Mutualiser les moyens et les coûts

C'est de là que vient sûrement une autre spécificité du collectif, qui bouleverse les codes de ce que le théâtre évoque, depuis la nuit des temps. Ici, personne n'a de place attitrée. Le comédien d'un projet devient le metteur en scène du suivant, et ainsi de suite… « Nous sommes tous issus des métiers du théâtre, et tout le monde se prête au jeu, enchaîne Arthur. Il n'y a pas de metteur en scène attitré, mais chacun peut le devenir en portant un projet. » Cette forme originale, le comédien ne la trouve finalement pas plus étonnante que cela : « Chez les jeunes artistes du milieu du théâtre, cela se pratique de plus en plus. C'est une manière de mutualiser les moyens et les coûts, de partager les risques financiers notamment. Pour ce qui est de nous, soyons clairs : aucun de nos projets n'aurait sans doute pu voir le jour sans cette formule-là. »

À ce foisonnement, et à cette rotation des rôles, le collectif ajoute également à son arc l'expérimentation, élargissant toujours plus les contours de ce que peut être le cadre artistique. Ainsi l'équipe s'est notamment fait connaitre (et reconnaitre) avec #Villes, processus de travail participatif visant à réaliser le portrait d'une ville sous la forme d'un spectacle de théâtre. Enquête, réflexion collective sur ce qu'est le milieu urbain et plus largement, le vivre-ensemble, le projet a tout d'abord été porté par différents quartiers de Saint-Étienne, avant de s'exporter à Villeurbanne, Strasbourg, Lyon, ou encore récemment Montbrison. À chaque fois, le travail a ainsi pris la forme d'une résidence, visant à recueillir la parole des habitants quant à leur propre vision de la ville, pour ensuite la porter sur scène. Plus qu'une pièce de théâtre, #Villes se veut une démarche aussi artistique que scientifique.

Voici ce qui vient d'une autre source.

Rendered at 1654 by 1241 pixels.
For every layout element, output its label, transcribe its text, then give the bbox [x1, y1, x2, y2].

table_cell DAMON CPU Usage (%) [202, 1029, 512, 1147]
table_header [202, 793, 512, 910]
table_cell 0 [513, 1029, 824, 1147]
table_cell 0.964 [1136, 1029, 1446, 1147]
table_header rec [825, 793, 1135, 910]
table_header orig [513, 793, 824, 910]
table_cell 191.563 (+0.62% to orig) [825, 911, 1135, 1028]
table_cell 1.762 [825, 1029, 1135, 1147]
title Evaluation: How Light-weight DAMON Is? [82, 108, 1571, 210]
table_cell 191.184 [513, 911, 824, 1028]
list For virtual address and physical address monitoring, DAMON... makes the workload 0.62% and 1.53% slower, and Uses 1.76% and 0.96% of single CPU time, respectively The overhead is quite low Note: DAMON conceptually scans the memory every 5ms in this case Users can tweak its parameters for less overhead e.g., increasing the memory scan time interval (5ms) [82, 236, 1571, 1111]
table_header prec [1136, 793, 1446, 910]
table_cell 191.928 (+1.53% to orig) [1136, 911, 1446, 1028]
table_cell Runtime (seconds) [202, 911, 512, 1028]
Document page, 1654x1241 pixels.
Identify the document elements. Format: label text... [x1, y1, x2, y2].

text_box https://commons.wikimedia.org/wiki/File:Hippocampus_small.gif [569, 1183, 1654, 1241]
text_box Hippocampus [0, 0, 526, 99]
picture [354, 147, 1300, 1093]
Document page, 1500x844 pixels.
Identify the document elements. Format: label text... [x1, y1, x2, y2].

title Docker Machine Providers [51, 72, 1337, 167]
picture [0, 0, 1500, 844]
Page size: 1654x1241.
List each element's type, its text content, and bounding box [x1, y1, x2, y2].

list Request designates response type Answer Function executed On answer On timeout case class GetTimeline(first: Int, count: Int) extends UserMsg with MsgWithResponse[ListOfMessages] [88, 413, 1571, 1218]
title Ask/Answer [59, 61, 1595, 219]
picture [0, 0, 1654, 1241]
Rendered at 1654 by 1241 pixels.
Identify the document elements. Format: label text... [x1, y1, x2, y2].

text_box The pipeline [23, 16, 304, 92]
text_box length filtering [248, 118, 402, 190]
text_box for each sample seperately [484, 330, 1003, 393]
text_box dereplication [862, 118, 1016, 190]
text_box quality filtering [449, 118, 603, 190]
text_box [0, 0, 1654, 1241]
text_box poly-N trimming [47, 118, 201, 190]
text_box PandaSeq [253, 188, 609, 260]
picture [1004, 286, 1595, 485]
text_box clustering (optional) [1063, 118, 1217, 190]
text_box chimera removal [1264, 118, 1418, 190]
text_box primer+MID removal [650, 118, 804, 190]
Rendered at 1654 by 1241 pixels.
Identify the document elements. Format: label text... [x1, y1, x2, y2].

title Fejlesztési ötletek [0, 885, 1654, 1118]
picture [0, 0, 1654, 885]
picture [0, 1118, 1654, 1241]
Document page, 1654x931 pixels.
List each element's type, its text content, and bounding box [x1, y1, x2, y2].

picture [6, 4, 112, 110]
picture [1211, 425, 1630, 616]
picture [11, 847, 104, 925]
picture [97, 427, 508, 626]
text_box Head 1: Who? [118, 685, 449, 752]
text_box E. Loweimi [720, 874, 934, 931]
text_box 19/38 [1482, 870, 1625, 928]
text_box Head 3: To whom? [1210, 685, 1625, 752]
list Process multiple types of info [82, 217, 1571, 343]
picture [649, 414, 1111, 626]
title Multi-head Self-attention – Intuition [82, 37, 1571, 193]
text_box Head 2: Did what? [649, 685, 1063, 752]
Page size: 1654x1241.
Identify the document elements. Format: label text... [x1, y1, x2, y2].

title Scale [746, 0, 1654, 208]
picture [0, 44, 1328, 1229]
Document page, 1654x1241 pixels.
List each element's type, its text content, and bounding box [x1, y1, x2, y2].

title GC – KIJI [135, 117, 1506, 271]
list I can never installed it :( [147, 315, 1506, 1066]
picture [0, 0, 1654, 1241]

Ce théâtre coopératif et vivant, le collectif le proposera de nouveau à Montbrison, en ce mois de juin, avec Seul le Chien, spectacle né au théâtre du Verso, puis monté à l'Amicale Laïque de Tardy. Une grande fête du théâtre à laquelle, une fois de plus, les amateurs auront un rôle à jouer. De même que les élèves de 5e et de 2de de la Maîtrise de la Loire. « Agnès d'Halluin, notre auteur, a réécrit l'Odysée d'Homère, explique Arthur. Il s'agit donc de l'histoire d'Ulysse, que nous voulons raconter à travers différents points de vue, avec tous ceux qui le souhaitent. Nous allons nous installer dans le quartier de Beauregard à Montbrison, et nous espérons rassembler un maximum de gens possible. » L'histoire d'un exil et d'un retour, un mythe revisité, une aventure populaire, une forme participative… Un sens du collectif.